Andy could you post some links to the stories that have the mid east info you mentioned in your title (Iraq and power outage).

Thanks

-- Interested Spectator (is@the_ring.side), January 21, 2000.


My question is this: WHY would OPEC and friends ease up on the quotas if they can charge more for less. If they can still generate substantial revenues and keep the oil in the ground, why would they ease up on the quotas? Out of the kindness of their hearts for the poor people in the US? I dooooooooonnnnnnnn't theenk so.....! Taz

-- Taz (Tassi123@aol.com), January 21, 2000.

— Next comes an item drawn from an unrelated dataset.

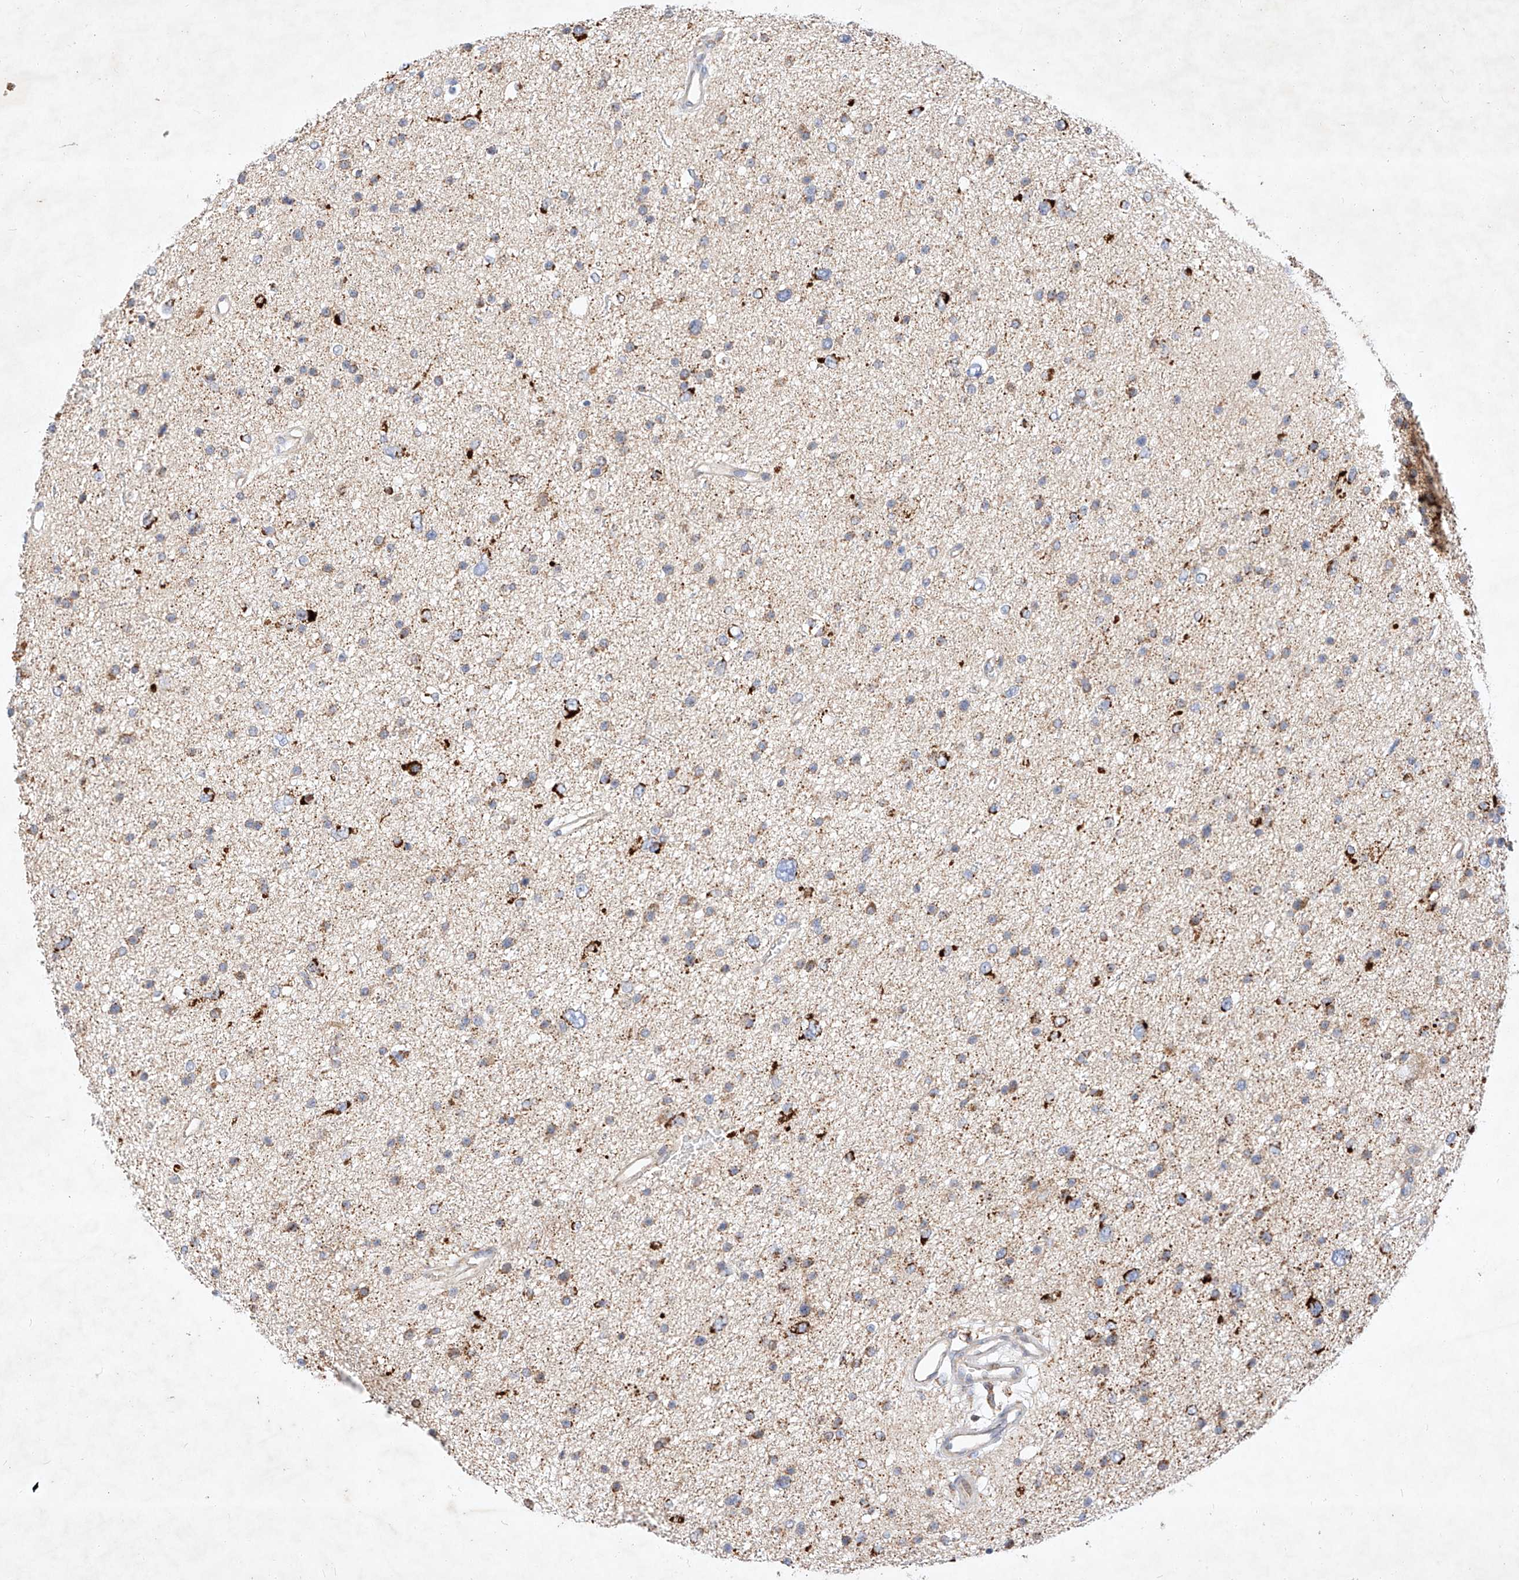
{"staining": {"intensity": "negative", "quantity": "none", "location": "none"}, "tissue": "glioma", "cell_type": "Tumor cells", "image_type": "cancer", "snomed": [{"axis": "morphology", "description": "Glioma, malignant, Low grade"}, {"axis": "topography", "description": "Brain"}], "caption": "High power microscopy micrograph of an immunohistochemistry histopathology image of malignant low-grade glioma, revealing no significant expression in tumor cells. Brightfield microscopy of IHC stained with DAB (3,3'-diaminobenzidine) (brown) and hematoxylin (blue), captured at high magnification.", "gene": "OSGEPL1", "patient": {"sex": "female", "age": 37}}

They can't let oil become stay high as all the marginal oil projects else where in the world become viable. Now if they can't produce, they can talk all they want about easing quotas.

-- Interested Spectator (is@the_ring.side), January 21, 2000.

Taz,

Might be weapons. Continued access to the best -- such as F16 HUDs and avionics that our people don't even have yet.

Or, if you can't produce or ship it through your ports, and you have to maintain your credibility as a stable, reliable producer, you just stay with the 'quotas' and fix like hades.

-- Redeye in Ohio (cannot@work.com), January 21, 2000.


Best place for quotes is www.mrci.com

look at day or night quotes

As for Iraq and electricity and a 75% cutback - this was posted on Kitco, allegedly from Harry Schultz - this is all I have - I'm relying on you folks for more detective work :o)

-- Andy (2000EOD@prodigy.net), January 21, 2000.



Andy, You know how close I watch this stuff. The Iraqi production cut and Mideast power outage is news to me. Aren't we a little fast and loose with our facts?

-- Downstreamer (downstream@bigfoot.com), January 21, 2000.

Downstreamer -

Got the post from Gianno Dorri on Kitco today at noon -

Now it's up to us to do some detective work - this'll be hard because we are still technicall at war with Iraq aren't we???

Let's get ferreting...

as to the price action today...

WOW-wow!! What a nasty little skirmish that was- (richard640) Jan 21, 15:13 It looks like the surrogates of the Fed and the Treasury came into the petro market the last hour and tried to break the mkt. They chose a great day-if crude had actually closed down a lot it would have been a sigificant negative technical development. It still may be but I am heartened. It looks like real demand was discovered on this pull back- The smart money that came in and bought did NOT want to wait to see if there would be downside follow through on Monday when they could get it cheaper- we may still be in for a sizeable correction but there may be a chance we will just continue up. That's how I see it-no guarantees.

-- Andy (2000EOD@prodigy.net), January 21, 2000.


Andy, this doesn't sound like Iraq lost 75% of it's production.

http://www.marketwatch.newsalert.com/bin/story?StoryId=CoiFN0b8ZtJiXmt mXnJiY&FQ=oil&Title=Headlines%20for%3A%20oil%0A

Reuters Story - January 21, 2000 12:35 NEW YORK, Jan 21 (Reuters) - Iraqi Kirkuk crude oil is again flowing through the Iraq-to-Turkey pipeline and into tankers at the Turkish port of Ceyhan, a United Nations official on Friday said.

The official confirmed previous reports from shippers in the Mediterranean.

The flow had been stemmed by bad weather causing rough seas in the Mediterranean on Wednesday and Thursday. With storage tanks at capacity of about seven million barrels at Ceyhan, shipping on the pipeline was suspended until tankers could again load at Ceyhan, the official said.

-- rocky (rknolls@no.spam), January 21, 2000.


Yep rocky i saw that too on the downsteamer board.

Fact is, we don't really know diddly about production througout iran/iraq/saudi.

Maybe the CIA do but i doubt that too what with their field agent cutbacks. maybe the satellites that are'nt totalled by y2k can tell them.

What's Bush doing in Kuwait. And Richardson making overtures to Saudi?

Wassup wid dat?

-- Andy (2000EOD@prodigy.net), January 21, 2000.


sorry to be so ignorant, but who is harry schultz?

-- boop (leafyspurge@hotmail.com), January 21, 2000.


What't this about a .... Y2K power outage in the Mideast that is affecting oil production? WHAT POWER OUTAGE? Has anyone heard of it? Where in the Mideast? When? What caused it? ETC, ETC, ETC .... just minor little details. When we have a power outage, EVERYONE knows it.